More commonly referred to as renal “agenesis,” babies born with renal atresia are missing a kidney. “Atresia” itself refers to any organ or passageway in the body that is either absent or abnormally closed. Most forms of atresia are congenital – present at birth. Children can be born missing either one or both kidneys. In the former instance, the condition is properly called unilateral renal agenesis. The latter abnormality is known as bilateral renal agenesis.
Renal agenesis is relatively. The unilateral form affects between 1 in 450 and 1 in 1,000 births every year according to HealthLine. About 1 in 3,000 babies are born missing both kidneys. While children born with bilateral renal agenesis cannot survive, and will live for only hours after delivery, babies born with a single kidney may never experience any ill effects.
Hypoplastic Left Heart Syndrome
Hypoplastic left heart syndrome, or HLHS, is a complex abnormality in which the left side of a child’s heart fails to develop completely. In some children, the organ’s left ventricle, which usually pumps oxygen-rich blood out to the body, may be entirely absent. Whether missing or present, but underdeveloped, the chamber is unable to supply the body’s organs and tissues with an adequate supply of blood for survival.
Most babies with HLHS require a series of open heart surgeries. Even after these procedures, which help with proper blood flow, it’s likely that affected children will face lifelong complications.
Several families have already filed lawsuits claiming Zofran caused their child to be born with HLHS. You can learn more about one of these cases, filed by a mother from Birmingham, Alabama, here. Strikingly, the mother also claims her child was born with a kidney defect, although she does not specify the nature of this condition.
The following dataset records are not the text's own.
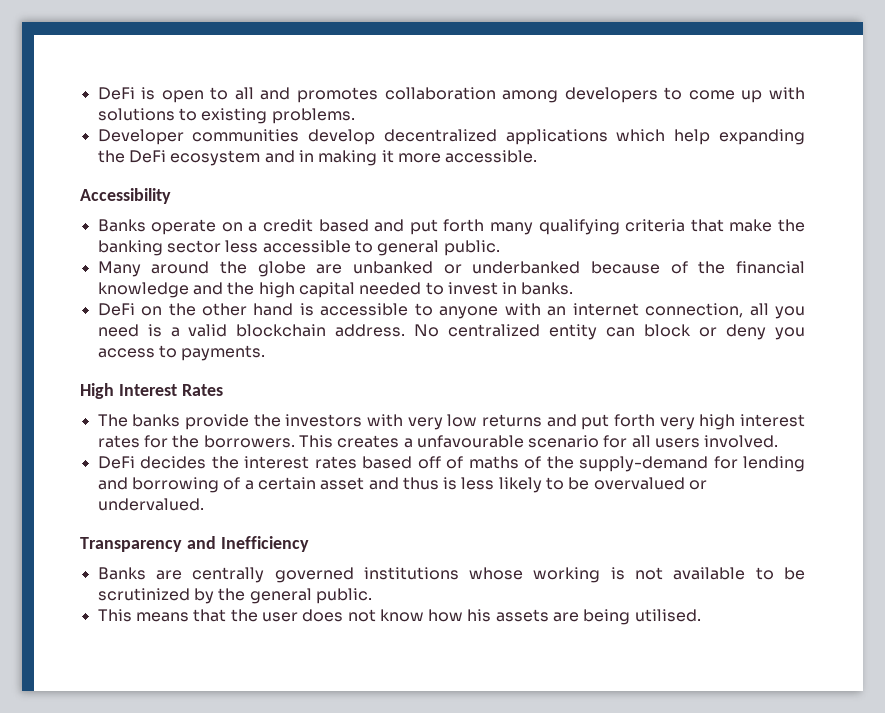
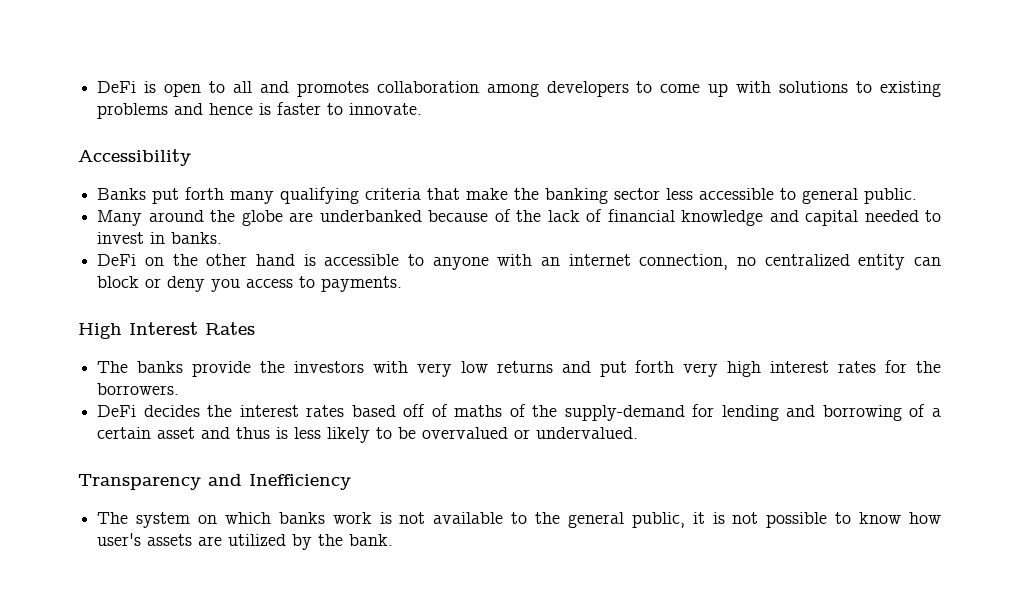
[271,108,355,124] [97,129,805,145] [97,150,538,166] [80,188,171,204] [97,219,405,235] problems. // Developer communities develop decentralized applications which help expanding the DeFi ecosystem and in making it more accessible. // Accessibility // Banks operate on a credit based and -> [97,102,423,119] [78,149,191,166] [97,188,147,200] problems and hence is faster to innovate. // Accessibility // Banks
[352,261,462,274] unbanked or -> (314, 217) none
(726, 267) none -> [547,209,603,222] lack of
[227,282,295,298] the high -> (799, 216) none
[749,303,805,319] [97,324,440,337] all you need is a valid blockchain address. No -> [736,257,756,266] no
[298,435,779,448] This creates a unfavourable scenario for all users involved. -> (180, 389) none
[97,567,805,583] [97,588,372,604] [97,609,701,625] Banks are centrally governed institutions whose working is not available to be scrutinized by the general public. // This means that the user does not know how his assets are being utilised. -> [97,512,942,528] [97,533,394,550] The system on which banks work is not available to the general public, it is not possible to know how user's assets are utilized by the bank.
The diaphragm is a large muscle that sits between the chest and abdomen. When the diaphragm contracts, the chest expands, drawing air into the lungs. Babies born with diaphragmatic hernia have an opening in this muscle, a hole that allows organs in the belly to poke through and press against the lungs.
As a result, children with the condition almost always develop breathing problems shortly after birth. The diaphragm itself is often unable to move properly, and requires immediate surgery.